For me the nodesize is the minimal number of records in a node in order for a split to be performed. So this means that if we have n records, the trees are grown by sampling n+4 observations with replacements. So if nodesize > n+4 no split is performed and the trees return global means : that's why the same prediction is attributed to every observations. Does that makes sense ? Is there a parameter to indicate how many sample are drawn from the original dataset ?
Thanks in advance
#Morgan is right that there was a misunderstanding regarding what nodesize does. It's the minimum size of any terminal node.

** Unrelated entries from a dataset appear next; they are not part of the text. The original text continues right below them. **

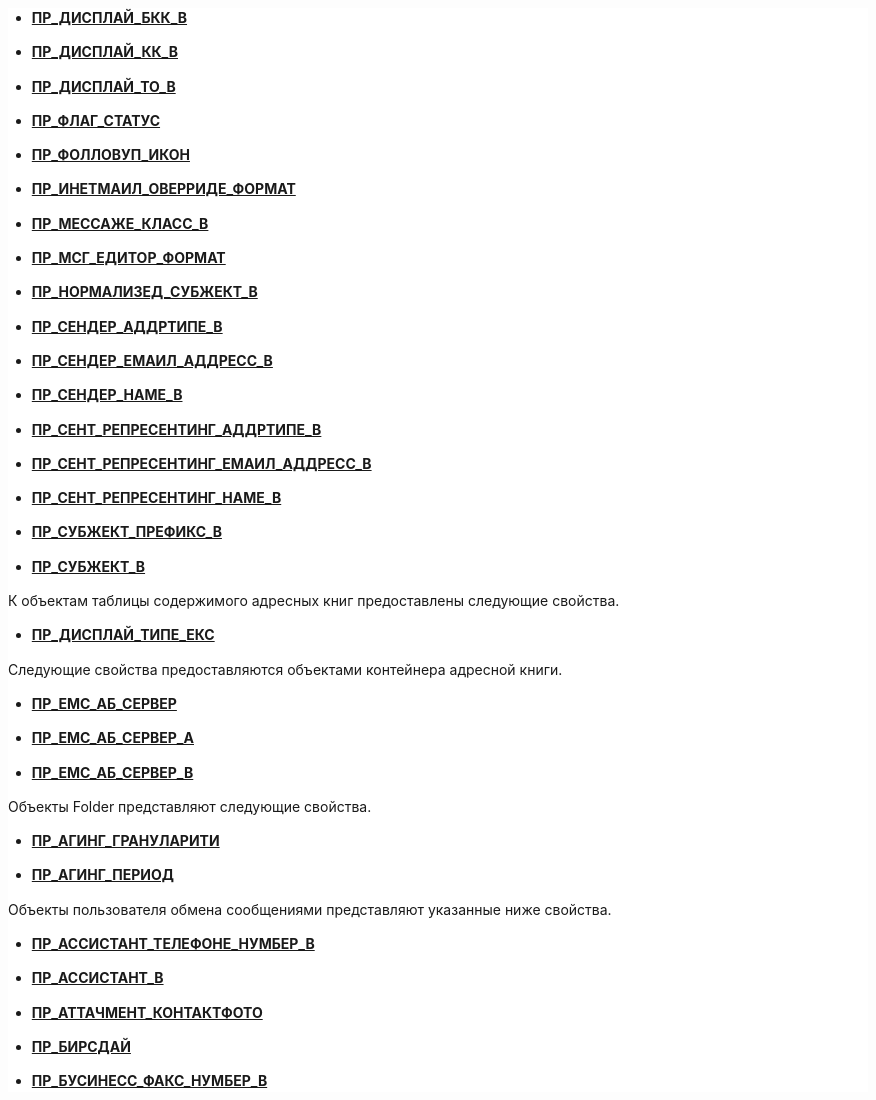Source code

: - **[ПР_ДИСПЛАЙ_БКК_В](pidtagdisplaybcc-canonical-property.md)**
    
- **[ПР_ДИСПЛАЙ_КК_В](pidtagdisplaycc-canonical-property.md)**
    
- **[ПР_ДИСПЛАЙ_ТО_В](pidtagdisplayto-canonical-property.md)**
    
- **[ПР_ФЛАГ_СТАТУС](pidtagflagstatus-canonical-property.md)**
    
- **[ПР_ФОЛЛОВУП_ИКОН](pidtagfollowupicon-canonical-property.md)**
    
- **[ПР_ИНЕТМАИЛ_ОВЕРРИДЕ_ФОРМАТ](pidtaginternetmailoverrideformat-canonical-property.md)**
    
- **[ПР_МЕССАЖЕ_КЛАСС_В](pidtagmessageclass-canonical-property.md)**
    
- **[ПР_МСГ_ЕДИТОР_ФОРМАТ](pidtagmessageeditorformat-canonical-property.md)**
    
- **[ПР_НОРМАЛИЗЕД_СУБЖЕКТ_В](pidtagnormalizedsubject-canonical-property.md)**
    
- **[ПР_СЕНДЕР_АДДРТИПЕ_В](pidtagsenderaddresstype-canonical-property.md)**
    
- **[ПР_СЕНДЕР_ЕМАИЛ_АДДРЕСС_В](pidtagsenderemailaddress-canonical-property.md)**
    
- **[ПР_СЕНДЕР_НАМЕ_В](pidtagsendername-canonical-property.md)**
    
- **[ПР_СЕНТ_РЕПРЕСЕНТИНГ_АДДРТИПЕ_В](pidtagsentrepresentingaddresstype-canonical-property.md)**
    
- **[ПР_СЕНТ_РЕПРЕСЕНТИНГ_ЕМАИЛ_АДДРЕСС_В](pidtagsentrepresentingemailaddress-canonical-property.md)**
    
- **[ПР_СЕНТ_РЕПРЕСЕНТИНГ_НАМЕ_В](pidtagsentrepresentingname-canonical-property.md)**
    
- **[ПР_СУБЖЕКТ_ПРЕФИКС_В](pidtagsubjectprefix-canonical-property.md)**
    
- **[ПР_СУБЖЕКТ_В](pidtagsubject-canonical-property.md)**
    
К объектам таблицы содержимого адресных книг предоставлены следующие свойства.
  
- **[ПР_ДИСПЛАЙ_ТИПЕ_ЕКС](pidtagdisplaytypeex-canonical-property.md)**
    
Следующие свойства предоставляются объектами контейнера адресной книги.
  
- **[ПР_ЕМС_АБ_СЕРВЕР](pidtagemsabserver-canonical-property.md)**
    
- **[ПР_ЕМС_АБ_СЕРВЕР_А](pidtagemsabserver-canonical-property.md)**
    
- **[ПР_ЕМС_АБ_СЕРВЕР_В](pidtagemsabserver-canonical-property.md)**
    
Объекты Folder представляют следующие свойства.
  
- **[ПР_АГИНГ_ГРАНУЛАРИТИ](pidtagaginggranularity-canonical-property.md)**
    
- **[ПР_АГИНГ_ПЕРИОД](pidtagagingperiod-canonical-property.md)**
    
Объекты пользователя обмена сообщениями представляют указанные ниже свойства.
  
- **[ПР_АССИСТАНТ_ТЕЛЕФОНЕ_НУМБЕР_В](pidtagassistanttelephonenumber-canonical-property.md)**
    
- **[ПР_АССИСТАНТ_В](pidtagassistant-canonical-property.md)**
    
- **[ПР_АТТАЧМЕНТ_КОНТАКТФОТО](pidtagattachmentcontactphoto-canonical-property.md)**
    
- **[ПР_БИРСДАЙ](pidtagbirthday-canonical-property.md)**
    
- **[ПР_БУСИНЕСС_ФАКС_НУМБЕР_В](pidtagbusinessfaxnumber-canonical-property.md)**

But still, the behavior of randomForest seems unexpected (bug?). It does actually create branches if n <= nodesize <= n+5, that's what you've found.
If nodesize is 10 (the size of the sample), there should not be any splits, but randomForest still makes a split that splits off several observations. It also does that when nodesize is one of 11:14 (not shown here):
n = 10
sigma = 0.4
set.seed(100)
X = runif(n)
set.seed(200)
Y = runif(n)
set.seed(1)
Z = X^2+X*Y+Y+sigma*rnorm(n)
Data = data.frame(X,Y,Z)
#
# mtry = p, replace = F and sampsize = n to eliminate randomness
#
model = randomForest(formula = Z ~ X + Y, data = Data,
mtry = 2, ntree = 50, nodesize = 10, replace = F, sampsize = n)
grid <- expand.grid(X = seq(from = min(Data$X), to = max(Data$X), length.out = 100),
Y = seq(from = min(Data$Y), to = max(Data$Y), length.out = 100))
grid$grid_preds <- predict(model, grid)
ggplot(grid, aes(x = X, y = Y)) + geom_point(aes(color = grid_preds)) +
geom_point(data = Data, aes(x = X, y = Y, size = 4), color = "blue") +
theme(legend.position = "none")
If you set nodesize to n + 5 or higher randomForest does not make any splits anymore, as expected:
model = randomForest(formula = Z ~ X + Y, data = Data,
mtry = 2, ntree = 50, nodesize = 15, replace = F, sampsize = n)
grid <- expand.grid(X = seq(from = min(Data$X), to = max(Data$X), length.out = 100),
Y = seq(from = min(Data$Y), to = max(Data$Y), length.out = 100))
grid$grid_preds <- predict(model, grid)
ggplot(grid, aes(x = X, y = Y, color = grid_preds)) + geom_point()
As a comparison, ranger shows the expected behavior and does not attempt any splits if min.node.size >= n:
library(ranger)
rang = ranger(Z ~ X + Y, data = Data, write.forest = T,
replace = F, sample.fraction = 1,
mtry = 2, num.trees = 50, min.node.size = 10)
grid$grid_preds <- predict(rang, grid)$prediction
ggplot(grid, aes(x = X, y = Y, color = grid_preds)) + geom_point()
By the way, the n+5 rule in randomForest also holds for n other than 10. I'm wondering too what's going on there.